2.10      A large number of external administrations have no secured creditors (73 per cent). A large percentage estimated a deficiency of up to $500 000 and most (96 per cent) estimated returns to unsecured creditors of less than 10 cents in the dollar.[3]

2.11      Chart 2.3 shows the types of external administration appointments in Australia from July 2008 to June 2009. Creditor winding-up accounted for 40 per cent of all external administrator appointments. Court appointed winding-up accounted for 24 per cent of all external appointments. Voluntary administrations accounted for one‑fifth of the total.

Chart 2.3: Total external administration appointments, July 2008–June 2009

Chart 2.3: Total external administration appointments, July 2008–June 2009

Source: ASIC, Submission 69, p. 104.

2.12      Liquidators undertaking an external administration are remunerated from the assets of the company. Most registered liquidators will charge fees on a time charged basis using a fee scale. The scale reflects the qualifications and experience of the staff involved. Table 2.3 gives examples of different sized firms' scales within the Sydney market.

Table 2.3: Examples of different firms' hourly fee scales

Position

Small firms

Medium sized firms

Large firms

Registered liquidator and partner

$460

$550

$690

Director

$440

$550

Manager

$340

$385

$435

Supervisor

$275

$270

$312

Senior accountant

$225

$235

$250

Accountant

$165

$195

$210

Support staff

$145

$130

$130

Source: ASIC, Submission 69, p. 104.

ASIC's activities

2.13      Table 2.4 shows the number of complaints and enquiries to ASIC on all matters and on insolvency matters specifically. It shows that complaints on insolvency related matters account for 3.6 per cent of all complaints to ASIC over the July 2006 to December 2009 period.
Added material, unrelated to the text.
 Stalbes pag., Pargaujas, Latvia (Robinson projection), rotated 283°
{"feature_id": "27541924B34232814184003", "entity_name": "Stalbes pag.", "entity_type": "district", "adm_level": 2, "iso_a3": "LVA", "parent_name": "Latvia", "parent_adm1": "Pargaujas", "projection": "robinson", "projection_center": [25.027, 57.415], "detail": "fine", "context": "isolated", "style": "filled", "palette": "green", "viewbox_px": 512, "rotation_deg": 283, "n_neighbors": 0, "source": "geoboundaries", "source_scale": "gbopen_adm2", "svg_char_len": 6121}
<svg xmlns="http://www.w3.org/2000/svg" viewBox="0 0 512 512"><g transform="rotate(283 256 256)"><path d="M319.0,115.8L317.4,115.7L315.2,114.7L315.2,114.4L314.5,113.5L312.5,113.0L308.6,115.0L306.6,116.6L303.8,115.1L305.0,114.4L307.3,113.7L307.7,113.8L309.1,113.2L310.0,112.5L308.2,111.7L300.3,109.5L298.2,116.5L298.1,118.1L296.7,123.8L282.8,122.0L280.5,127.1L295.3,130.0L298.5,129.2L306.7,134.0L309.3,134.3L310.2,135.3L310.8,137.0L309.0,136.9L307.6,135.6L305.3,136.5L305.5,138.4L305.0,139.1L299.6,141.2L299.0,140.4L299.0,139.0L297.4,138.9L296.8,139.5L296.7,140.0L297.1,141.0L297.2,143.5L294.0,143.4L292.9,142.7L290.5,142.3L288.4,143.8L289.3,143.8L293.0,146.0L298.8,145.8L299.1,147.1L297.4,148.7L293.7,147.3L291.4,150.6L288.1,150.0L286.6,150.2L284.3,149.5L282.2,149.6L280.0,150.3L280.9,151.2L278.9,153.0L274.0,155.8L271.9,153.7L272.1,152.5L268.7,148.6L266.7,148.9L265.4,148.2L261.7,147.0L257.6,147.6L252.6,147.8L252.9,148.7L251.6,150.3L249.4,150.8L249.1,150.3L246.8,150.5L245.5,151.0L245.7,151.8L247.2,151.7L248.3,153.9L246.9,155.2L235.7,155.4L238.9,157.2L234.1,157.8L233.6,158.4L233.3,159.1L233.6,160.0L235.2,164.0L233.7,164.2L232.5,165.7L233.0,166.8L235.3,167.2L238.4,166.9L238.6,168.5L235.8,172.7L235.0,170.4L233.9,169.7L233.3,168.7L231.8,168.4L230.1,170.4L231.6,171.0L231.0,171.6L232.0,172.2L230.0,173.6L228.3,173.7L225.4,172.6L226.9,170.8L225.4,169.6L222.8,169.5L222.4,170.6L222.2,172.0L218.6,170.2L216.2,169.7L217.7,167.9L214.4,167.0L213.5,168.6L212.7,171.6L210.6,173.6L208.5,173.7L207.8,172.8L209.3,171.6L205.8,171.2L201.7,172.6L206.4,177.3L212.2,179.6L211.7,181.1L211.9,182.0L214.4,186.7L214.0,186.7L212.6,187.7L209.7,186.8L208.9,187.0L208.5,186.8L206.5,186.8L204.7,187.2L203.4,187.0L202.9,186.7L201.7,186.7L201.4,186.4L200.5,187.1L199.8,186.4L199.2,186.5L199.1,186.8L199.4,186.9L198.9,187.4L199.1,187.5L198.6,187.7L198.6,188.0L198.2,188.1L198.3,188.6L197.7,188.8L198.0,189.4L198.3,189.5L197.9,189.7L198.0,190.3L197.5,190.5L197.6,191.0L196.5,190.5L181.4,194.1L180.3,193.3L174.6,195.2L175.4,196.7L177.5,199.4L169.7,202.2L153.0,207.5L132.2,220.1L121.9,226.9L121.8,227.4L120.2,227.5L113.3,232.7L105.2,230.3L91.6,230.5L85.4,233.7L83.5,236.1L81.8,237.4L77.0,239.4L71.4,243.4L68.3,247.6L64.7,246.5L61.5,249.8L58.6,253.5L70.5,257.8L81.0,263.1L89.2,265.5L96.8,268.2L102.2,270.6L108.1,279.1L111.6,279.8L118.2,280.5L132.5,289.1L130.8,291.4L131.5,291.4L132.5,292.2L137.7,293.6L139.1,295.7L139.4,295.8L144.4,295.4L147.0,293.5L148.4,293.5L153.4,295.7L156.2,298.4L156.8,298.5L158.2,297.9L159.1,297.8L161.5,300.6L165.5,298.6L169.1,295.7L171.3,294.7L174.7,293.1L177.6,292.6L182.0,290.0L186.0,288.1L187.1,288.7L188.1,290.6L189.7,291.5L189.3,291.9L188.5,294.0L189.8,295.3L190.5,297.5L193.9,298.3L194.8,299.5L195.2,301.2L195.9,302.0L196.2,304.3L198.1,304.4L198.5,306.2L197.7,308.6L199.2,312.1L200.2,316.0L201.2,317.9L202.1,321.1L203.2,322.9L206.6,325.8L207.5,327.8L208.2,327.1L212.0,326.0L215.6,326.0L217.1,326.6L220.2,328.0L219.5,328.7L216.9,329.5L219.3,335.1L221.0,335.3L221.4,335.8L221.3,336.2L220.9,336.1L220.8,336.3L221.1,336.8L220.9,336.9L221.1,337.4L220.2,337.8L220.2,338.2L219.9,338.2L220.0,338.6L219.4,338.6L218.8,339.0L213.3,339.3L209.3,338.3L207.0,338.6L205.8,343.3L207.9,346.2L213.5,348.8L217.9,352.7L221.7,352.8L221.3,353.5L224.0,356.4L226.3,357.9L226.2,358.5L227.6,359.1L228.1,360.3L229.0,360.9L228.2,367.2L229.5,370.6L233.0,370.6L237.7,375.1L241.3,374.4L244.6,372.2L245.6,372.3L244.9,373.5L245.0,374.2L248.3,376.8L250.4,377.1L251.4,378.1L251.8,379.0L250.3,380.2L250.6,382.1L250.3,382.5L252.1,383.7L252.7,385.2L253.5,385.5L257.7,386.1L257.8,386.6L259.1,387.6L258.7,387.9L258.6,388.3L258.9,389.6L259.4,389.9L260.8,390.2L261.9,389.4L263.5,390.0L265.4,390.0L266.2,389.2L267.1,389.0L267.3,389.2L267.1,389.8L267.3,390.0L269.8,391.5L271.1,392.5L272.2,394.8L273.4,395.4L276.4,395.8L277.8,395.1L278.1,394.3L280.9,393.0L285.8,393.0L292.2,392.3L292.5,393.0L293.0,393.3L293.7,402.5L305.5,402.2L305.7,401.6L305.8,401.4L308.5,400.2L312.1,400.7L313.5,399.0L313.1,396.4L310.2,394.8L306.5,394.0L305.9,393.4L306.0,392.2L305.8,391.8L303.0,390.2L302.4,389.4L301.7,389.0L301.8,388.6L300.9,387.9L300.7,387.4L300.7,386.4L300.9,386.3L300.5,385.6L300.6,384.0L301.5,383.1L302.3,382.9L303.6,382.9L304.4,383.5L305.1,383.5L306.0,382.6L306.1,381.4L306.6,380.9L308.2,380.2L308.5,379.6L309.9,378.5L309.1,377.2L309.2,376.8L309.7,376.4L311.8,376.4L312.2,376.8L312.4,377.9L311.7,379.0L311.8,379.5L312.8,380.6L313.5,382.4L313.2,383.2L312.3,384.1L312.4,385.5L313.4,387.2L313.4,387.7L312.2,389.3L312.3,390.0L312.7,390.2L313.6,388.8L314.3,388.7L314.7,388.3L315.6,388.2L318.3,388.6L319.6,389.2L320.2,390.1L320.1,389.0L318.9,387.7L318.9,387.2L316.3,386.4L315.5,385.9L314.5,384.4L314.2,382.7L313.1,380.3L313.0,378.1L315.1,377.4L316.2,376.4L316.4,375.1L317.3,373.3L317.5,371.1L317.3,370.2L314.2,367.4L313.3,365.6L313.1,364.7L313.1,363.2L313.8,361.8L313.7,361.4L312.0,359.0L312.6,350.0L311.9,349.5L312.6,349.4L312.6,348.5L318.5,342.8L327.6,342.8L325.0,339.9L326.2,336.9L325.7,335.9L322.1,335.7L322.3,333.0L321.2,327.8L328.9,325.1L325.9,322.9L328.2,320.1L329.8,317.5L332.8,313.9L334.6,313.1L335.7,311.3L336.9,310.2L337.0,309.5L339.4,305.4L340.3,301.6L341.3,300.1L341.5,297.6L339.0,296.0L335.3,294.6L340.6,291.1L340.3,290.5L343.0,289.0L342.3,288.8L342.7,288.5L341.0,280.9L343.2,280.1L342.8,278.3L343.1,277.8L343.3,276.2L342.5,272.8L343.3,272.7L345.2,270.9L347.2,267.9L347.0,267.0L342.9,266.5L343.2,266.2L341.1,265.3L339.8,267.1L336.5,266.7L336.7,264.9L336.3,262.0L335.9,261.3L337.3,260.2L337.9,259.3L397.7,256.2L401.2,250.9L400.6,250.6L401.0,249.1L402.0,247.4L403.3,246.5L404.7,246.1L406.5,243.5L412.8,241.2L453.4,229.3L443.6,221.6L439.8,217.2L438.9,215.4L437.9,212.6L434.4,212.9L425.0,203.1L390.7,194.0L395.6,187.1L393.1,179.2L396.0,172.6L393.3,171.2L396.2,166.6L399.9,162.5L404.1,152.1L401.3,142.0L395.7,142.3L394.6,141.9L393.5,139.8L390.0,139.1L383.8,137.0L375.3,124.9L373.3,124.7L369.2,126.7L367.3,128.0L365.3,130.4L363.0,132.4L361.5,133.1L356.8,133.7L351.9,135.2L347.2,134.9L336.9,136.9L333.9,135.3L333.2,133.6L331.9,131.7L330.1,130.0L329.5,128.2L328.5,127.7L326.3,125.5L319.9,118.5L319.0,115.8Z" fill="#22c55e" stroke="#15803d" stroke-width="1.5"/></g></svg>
There were, on average, 3.5 complaints against insolvency practitioners for every 100 insolvency appointments over the period.

Table 2.4: Complaints volume trend

 

2006–07

2007–08

2008–09

to Dec 2009

Total/Average

Total complaints and
enquiries finalised

11,455

12,514

14,543

6,650

45,162

Total insolvency appointments

11,966

12,524

15,567

7,028

47,085

Total complaints and enquiries against insolvency practitioners

406

352

633

256

1,647

Total complaints and enquiries against insolvency practitioners excluding duplicates

344

317

438

230

1,329

% insolvency practitioner complaints and enquiries of total complaints and enquiries

3.5%

2.8%

4.4%

3.8%

3.6%

% insolvency practitioner complaints and enquiries of total appointments

3.4%

2.8%

4.1%

3.6%

3.5%

Source: ASIC, Submission 69, p. 133.

2.14      Of particular note is the spike in the number of complaints against insolvency practitioners to ASIC from 352 in 2007–08 to 633 in 2008–09. Excluding duplicate complaints, the increase was from 317 to 438 complaints. These increases were proportionately much greater than the increase in the number of insolvency appointments between these years.

Final comment

2.15      This chapter provides a brief sketch of the insolvency industry in Australia. Above all, it illustrates the paucity of data collected on the industry.

2.16      Chapter 9 notes that ASIC has published a document titled External administrators: Schedule B statistics 1 July 2004–30 June 2007.[4] Schedule B statistics are required to be lodged by a liquidator under section 533 of the Corporations Act 2001. ASIC's report collated Schedule B data to indicate the profile of companies in external administration, the causes of company failure and estimated dividends to unsecured creditors. However, this information is both limited and dated. Chapter 9 suggests the way in which the regulator should analyse and publish a fuller picture of the state of the insolvency industry.